April 30, 2026 —
A novel approach using Adeno-associated virus (AAV) to deliver long-acting antibodies may offer a new path toward functional control of HIV, according to a preclinical study from Oregon Health & Science University. Published in Science Translational Medicine, the research demonstrates that AAV-mediated expression of a CCR5-blocking antibody can sustain antiviral activity and suppress virus replication over extended periods in SHIV-infected macaques.
While combination antiretroviral therapy (cART) has transformed HIV into a manageable chronic condition, it requires strict lifelong adherence and does not eliminate viral reservoirs. Even short interruptions in treatment can lead to viral rebound. To address these limitations, researchers engineered an AAV-based system to deliver leronlimab, an antibody that targets the CCR5 receptor—a key entry point used by HIV to infect CD4+ T cells. By enabling continuous in vivo production of the antibody, this strategy aims to replace repeated dosing with a durable, long-term therapeutic effect.
In the study, 19 SHIV-infected rhesus macaques received AAV vectors encoding leronlimab. Nearly all animals achieved detectable antibody expression following treatment. In those that did not mount a significant immune response, antibody levels remained stable for more than a year. However, a subset of animals developed anti-drug antibodies (ADA), which reduced or eliminated therapeutic expression, highlighting a key challenge for this approach.
Among macaques that achieved sufficient antibody levels, the results were particularly encouraging. Six out of nine animals demonstrated long-term partial or complete suppression of viral replication. In the remaining animals, additional dosing of leronlimab led to either full viral suppression or a significant reduction in viral load. These findings suggest that reaching a critical threshold of antibody expression is essential for effective CCR5 blockade and sustained viral control.

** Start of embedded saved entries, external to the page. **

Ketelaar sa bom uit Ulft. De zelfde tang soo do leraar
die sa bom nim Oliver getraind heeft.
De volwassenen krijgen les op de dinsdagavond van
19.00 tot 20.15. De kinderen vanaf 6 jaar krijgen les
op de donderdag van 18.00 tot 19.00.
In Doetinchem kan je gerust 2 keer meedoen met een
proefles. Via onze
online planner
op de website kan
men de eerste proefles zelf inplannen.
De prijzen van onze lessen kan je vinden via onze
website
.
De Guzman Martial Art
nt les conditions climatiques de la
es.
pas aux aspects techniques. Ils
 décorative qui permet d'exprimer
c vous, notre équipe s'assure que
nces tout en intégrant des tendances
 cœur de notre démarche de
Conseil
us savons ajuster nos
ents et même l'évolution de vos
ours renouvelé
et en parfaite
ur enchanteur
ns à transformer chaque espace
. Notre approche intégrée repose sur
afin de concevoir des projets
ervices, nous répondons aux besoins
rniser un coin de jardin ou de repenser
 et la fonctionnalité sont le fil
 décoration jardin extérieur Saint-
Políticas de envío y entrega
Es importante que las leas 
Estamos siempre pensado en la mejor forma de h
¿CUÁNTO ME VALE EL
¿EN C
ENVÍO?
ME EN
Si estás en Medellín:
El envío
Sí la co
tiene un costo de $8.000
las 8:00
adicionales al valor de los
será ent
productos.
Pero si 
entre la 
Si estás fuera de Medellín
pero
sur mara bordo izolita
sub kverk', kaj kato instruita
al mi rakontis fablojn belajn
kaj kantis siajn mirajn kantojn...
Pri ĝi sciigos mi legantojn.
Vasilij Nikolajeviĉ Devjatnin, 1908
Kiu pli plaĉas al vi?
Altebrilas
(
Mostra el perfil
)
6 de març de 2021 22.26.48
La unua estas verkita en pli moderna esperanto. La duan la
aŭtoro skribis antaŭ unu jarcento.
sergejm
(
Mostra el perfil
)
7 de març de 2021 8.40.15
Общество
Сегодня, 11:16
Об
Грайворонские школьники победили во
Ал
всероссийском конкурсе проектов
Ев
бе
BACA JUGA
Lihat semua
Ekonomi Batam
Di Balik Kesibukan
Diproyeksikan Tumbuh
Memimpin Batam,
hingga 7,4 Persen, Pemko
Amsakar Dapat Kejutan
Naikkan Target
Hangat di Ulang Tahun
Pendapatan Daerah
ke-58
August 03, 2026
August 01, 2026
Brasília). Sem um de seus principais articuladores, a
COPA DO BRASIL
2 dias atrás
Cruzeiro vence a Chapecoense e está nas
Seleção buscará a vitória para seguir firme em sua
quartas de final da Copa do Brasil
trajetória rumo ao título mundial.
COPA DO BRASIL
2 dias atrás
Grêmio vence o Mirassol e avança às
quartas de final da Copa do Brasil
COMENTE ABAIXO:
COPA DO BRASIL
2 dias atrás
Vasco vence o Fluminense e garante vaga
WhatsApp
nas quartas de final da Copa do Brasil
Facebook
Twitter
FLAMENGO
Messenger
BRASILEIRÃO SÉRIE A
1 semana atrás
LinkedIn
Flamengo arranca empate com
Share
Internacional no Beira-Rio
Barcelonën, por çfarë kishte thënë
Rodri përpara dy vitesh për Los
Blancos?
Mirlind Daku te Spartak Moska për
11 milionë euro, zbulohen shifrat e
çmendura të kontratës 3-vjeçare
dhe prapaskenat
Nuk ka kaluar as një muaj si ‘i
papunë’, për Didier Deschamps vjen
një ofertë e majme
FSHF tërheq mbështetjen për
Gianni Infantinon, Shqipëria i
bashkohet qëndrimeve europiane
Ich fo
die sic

Despite these promising results, several challenges remain. Immune responses against the expressed antibody may limit durability in some patients, and further optimization of AAV capsids, promoters, and dosing strategies will be required to achieve consistent therapeutic levels. Researchers also note that combining AAV-delivered antibodies with other antiviral approaches could further enhance efficacy and durability.
Overall, this study highlights the potential of AAV-based gene therapy to move beyond chronic disease management toward a functional cure strategy for HIV. By enabling long-term, endogenous production of antiviral antibodies, this approach could reduce or eliminate the need for daily treatment. While still in the preclinical stage, the findings underscore the expanding role of gene therapy in addressing complex, chronic infectious diseases.